Hannigan: The soprano Barbara Hannigan gave a recital in the Richard Bradshaw Audtiorium on February 24; she also sang, with the Toronto Symphony Orchestra, in George Benjamin’s A Mind of Winter on February 28. There will be two more opportunities to hear her. On March 4 she will sing, with the TSO, let me tell you by Hans Abrahamsen, a work which sets the words of Ophelia as spoken in Shakespeare’s Hamlet; on March 7 she will sing (again with the TSO) in a concert performance of George Benjamin’s opera Written on Skin, along with Krisztina Szabó, mezzo, Bernhard Landauer, countertenor, Isaiah Bell, tenor, and Christopher Purves, baritone (both in Roy Thomson Hall).

Other Events: Another TSO concert that is worth mentioning is that to be given on March 11 (repeated on March 12 and 14) when the distinguished soprano Adrianne Pieczonka sings the Four Last Songs by Strauss and the Liebestod from Wagner’s Tristan und Isolde. The concert is conducted by Gianandrea Noseda and will also include my favourite Beethoven symphony, the Seventh in A.

Tapestry Opera presents the soprano Carla Huhtanen, who is especially known for her performances of contemporary music, and the Montreal composer, turntable artist and electronics specialist Nicole Lizée in a multimedia concert at the Ernest Balmer Studio in the Distillery District March 20 and 21.

There is some speculation that the composer John Dowland was actually Irish and that his name is a variant on Dolan. That is the starting point for Dowland in Dublin, a concert at Trinity-St.Paul’s Centre March 27 and 28, in which tenor Michael Slattery and Ensemble La Nef will give us an Irish version of Dowland’s songs

Other Events: Capella Intima and the Gallery Players of Niagara present “An Evening of Antient Music” at Trinity-St. Paul’s Centre on March 6. The program includes music from Purcell’s Dido and Aeneas as well as a selection of rounds, catches and airs. The singers are Sheila Dietrich, soprano, Jenny Enns Modolo. alto, Bud Roach. tenor, and David Roth, baritone.
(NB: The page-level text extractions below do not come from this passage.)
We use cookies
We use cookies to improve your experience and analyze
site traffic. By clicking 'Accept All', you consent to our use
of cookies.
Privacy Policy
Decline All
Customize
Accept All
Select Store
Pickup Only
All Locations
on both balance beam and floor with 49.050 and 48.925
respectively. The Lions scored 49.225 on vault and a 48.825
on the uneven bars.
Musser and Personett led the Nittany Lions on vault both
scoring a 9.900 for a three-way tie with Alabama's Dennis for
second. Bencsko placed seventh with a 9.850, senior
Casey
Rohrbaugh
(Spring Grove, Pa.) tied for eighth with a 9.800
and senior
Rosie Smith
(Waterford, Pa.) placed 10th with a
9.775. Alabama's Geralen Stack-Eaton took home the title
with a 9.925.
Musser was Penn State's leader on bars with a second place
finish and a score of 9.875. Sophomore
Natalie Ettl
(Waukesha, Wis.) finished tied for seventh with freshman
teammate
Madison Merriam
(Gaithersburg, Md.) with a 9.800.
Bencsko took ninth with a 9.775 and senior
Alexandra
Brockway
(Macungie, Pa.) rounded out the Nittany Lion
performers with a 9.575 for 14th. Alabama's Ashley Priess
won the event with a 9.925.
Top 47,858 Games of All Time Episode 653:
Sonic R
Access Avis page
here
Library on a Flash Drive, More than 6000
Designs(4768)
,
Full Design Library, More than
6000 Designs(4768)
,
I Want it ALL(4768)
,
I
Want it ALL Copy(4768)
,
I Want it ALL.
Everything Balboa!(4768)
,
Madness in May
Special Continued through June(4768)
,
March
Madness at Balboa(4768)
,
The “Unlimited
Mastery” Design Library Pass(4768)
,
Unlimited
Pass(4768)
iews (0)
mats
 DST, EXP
“Fairest Isle,” a concert at Rosedale United Church on March 8 of English music, includes works by Dowland, Purcell, Handel, Vaughan Williams and Britten. The singers are Deborah Overes, contralto, and Robert Missen, tenor

The Talisker Players present “On a Darkling Plain” at Trinity-St. Paul’s Centre, March 10 and 11 The program will include Dover Beach by Barber, the Seven Romances on Poems by Alexander Blok by Shostakovich and the Akhmatova Poems by Tavener. The singers are Ilana Zarankin, soprano, and Joel Allison, baritone.

Tafelmusik presents Bach’s St. John’s Passion at Trinity-St. Paul’sCentre March 19 to 22. Soloists are Julia Doyle, soprano, DanielTaylor, countertenor, Charles Daniels, tenor, and Peter Harvey, baritone.

Maureen Batt, soprano, performs in a recital of new music from New Mexico to Nova Scotia at Heliconian Hall March 27.

A free concert at the Canadian Music Centre at 2pm March 28 will include the Visions infernales d’après des poèmes de Max Jacob by Henri Sauguet, to be sung by the baritone Grant Allert.

Danie Friesen, soprano, will sing Schumann’s opus 39 Liederkreis and Fiançailles pour rire by Poulenc at the Gallery 345 March 29.